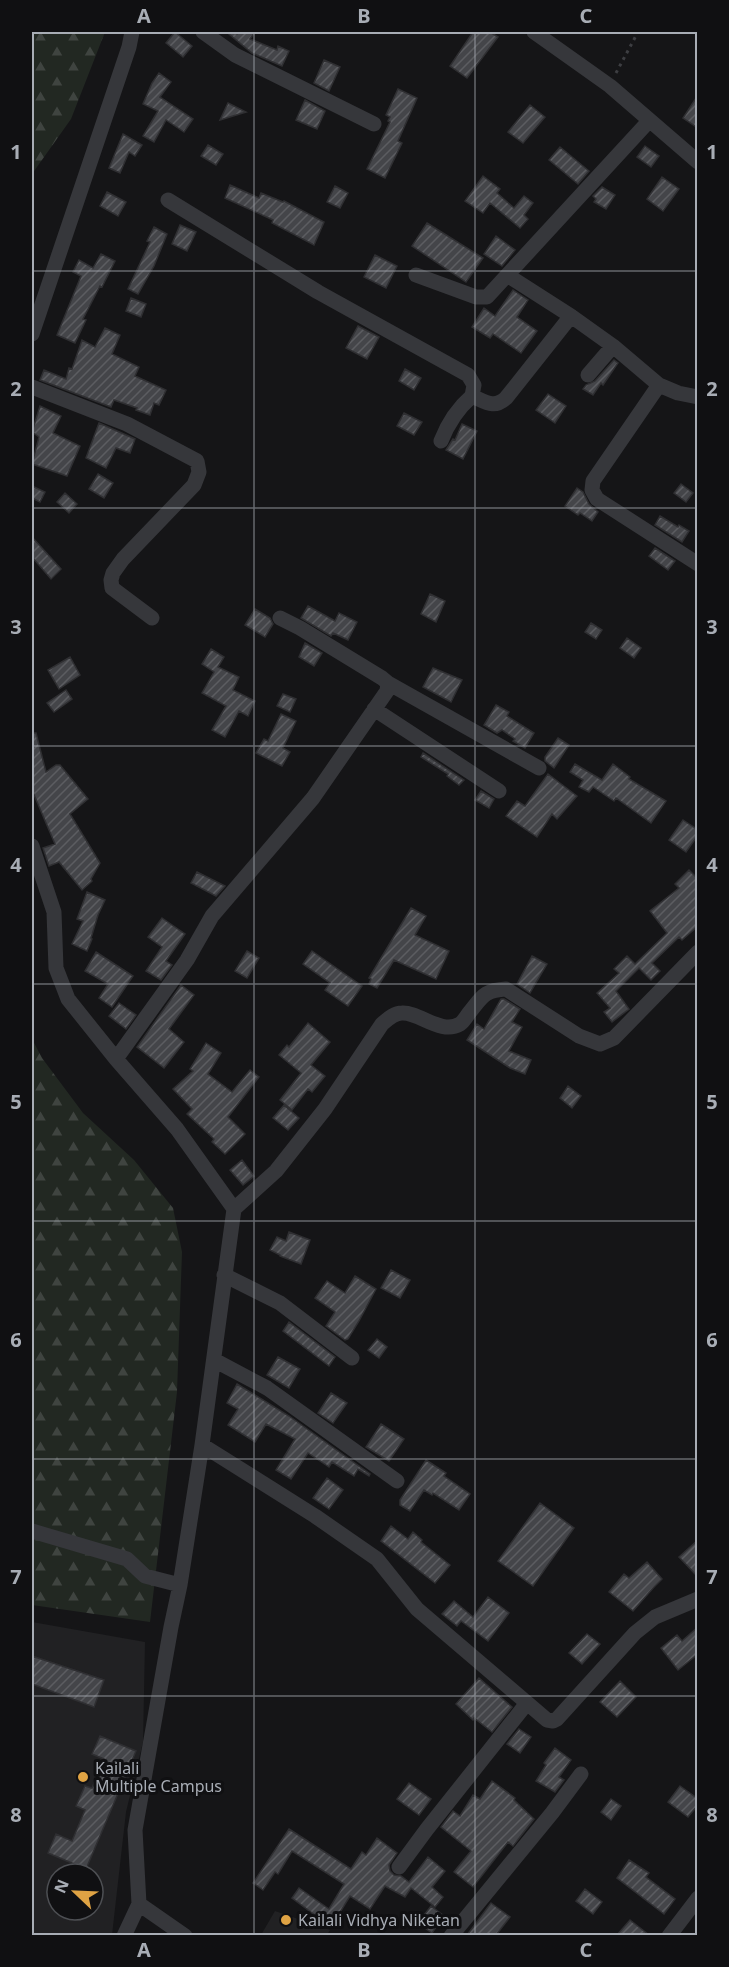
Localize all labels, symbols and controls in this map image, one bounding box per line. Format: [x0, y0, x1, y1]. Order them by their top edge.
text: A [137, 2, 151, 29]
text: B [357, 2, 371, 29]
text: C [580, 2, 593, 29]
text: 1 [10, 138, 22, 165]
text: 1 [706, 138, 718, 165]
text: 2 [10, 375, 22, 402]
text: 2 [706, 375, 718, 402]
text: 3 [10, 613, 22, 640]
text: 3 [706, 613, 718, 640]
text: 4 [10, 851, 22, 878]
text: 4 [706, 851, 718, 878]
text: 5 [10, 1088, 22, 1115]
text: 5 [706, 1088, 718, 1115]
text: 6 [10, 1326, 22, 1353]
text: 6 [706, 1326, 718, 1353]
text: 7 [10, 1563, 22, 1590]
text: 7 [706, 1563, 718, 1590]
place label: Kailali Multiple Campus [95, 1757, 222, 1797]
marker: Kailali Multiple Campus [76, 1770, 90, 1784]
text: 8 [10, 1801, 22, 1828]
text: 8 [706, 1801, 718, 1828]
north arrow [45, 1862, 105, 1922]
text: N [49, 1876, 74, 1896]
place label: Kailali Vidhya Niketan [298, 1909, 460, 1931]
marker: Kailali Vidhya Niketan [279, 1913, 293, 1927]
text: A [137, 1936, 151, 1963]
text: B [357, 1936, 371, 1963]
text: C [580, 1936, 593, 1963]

+ + + + + + +

Problem —
Determine how many lines in the entries above hold the string "Vidhya", then report that number and nothing further.

Answer area —
2